Der Besuch von James Anaya ist für den Erfolg ihrer Arbeit von großer Bedeutung. Anaya verfügt über Mittel, die schwierige Situation der indigenen Frauen an die argentinische und internationale Öffentlichkeit zu bringen. Von seinen Empfehlungen an den argentinischen Staat erhofft sich das Projekt, dass die regionale Rechtsprechung endlich den nationalen Gesetzen und internationalen Abkommen entsprechen wird. Dies ist auch die Erwartung der versammelten Indígenas, die Anaya auf der Hochebene bei Ojo de Huancar begrüßen. Vor den Salzstätten Salinas Grandes möchten sie Anaya die Menschenrechtsverletzungen vor Ort schildern.

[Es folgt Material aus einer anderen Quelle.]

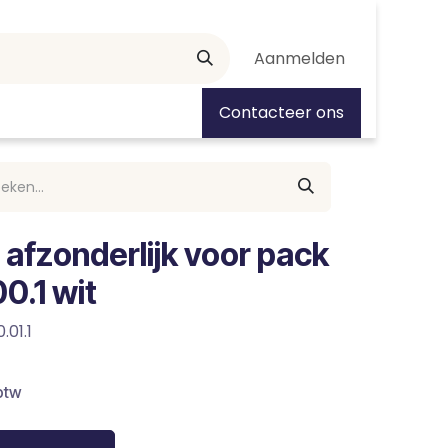
Aanmelden
tiedagen
Contacteer ons
g afzonderlijk voor pack
0.1 wit
.01.1
btw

Ein Bergbauunternehmen soll mit Einverständnis der argentinischen Regierung aus den Salzstätten den heiß begehrten Rohstoff Lithium abbauen. Lithium steht hoch im Kurs, zum Beispiel weil man ihn für Handy-Akkus braucht. Durch die Lithiumproduzenten wird den Indígenas jedoch der Zugang zu den Salzablagerungen verboten. Auch droht durch die Produktionsweise das Grundwasser zu versalzen und wird so für die Bewässerung der kargen Landschaft unbrauchbar. Die ortsansässigen Indígenas, die schon seit Generationen kollektiv Salz abbauen und das Land nachhaltig bewirtschaften, sind vor Gericht gegangen. Ihr Recht auf Information und Absprache wurde massiv verletzt. Jetzt sehen sie sich in ihrer Existenzgrundlage bedroht. Der einzige Ausweg aus dem Konflikt scheint der Rechtsweg zu sein, denn ziviler Widerstand, wie Straßenbesetzungen, wurde andernorts durch Militäreinsätze im Keim erstickt. Die Indígenas von Salinas Grandes sind gezwungen, darauf zu warten, dass ihnen von der Justiz Landtitel für die Salzstätten und die umliegenden Flächen zugesprochen werden. Bevor es zu spät ist.

Langer Kampf um die indigenen Rechte

James Anaya zeigt sich am Ende seines Besuches beeindruckt, er hat sich die Anliegen der Indígenas von Jujuy offenkundig zu Herzen genommen. Sein erstes Resümee macht Hoffnung. Es scheint, als habe er die Sorgen der Menschen verstanden. Dann steigt Anaya wieder in den Helikopter, beladen mit den großen Hoffnungen vieler Menschen. Seine Empfehlungen sollen die Erfahrungen der Indígenas von Jujuy und Salta aufgreifen und den argentinischen Staat zum Handeln bewegen. Die Indigenen kehren derweil in ihre Gemeinden zurück, um den Kampf für ihre Rechte fortzusetzen. Bis zur Veröffentlichung der Empfehlungen werden noch Monate vergehen, die die Indígenas nicht tatenlos verstreichen lassen können.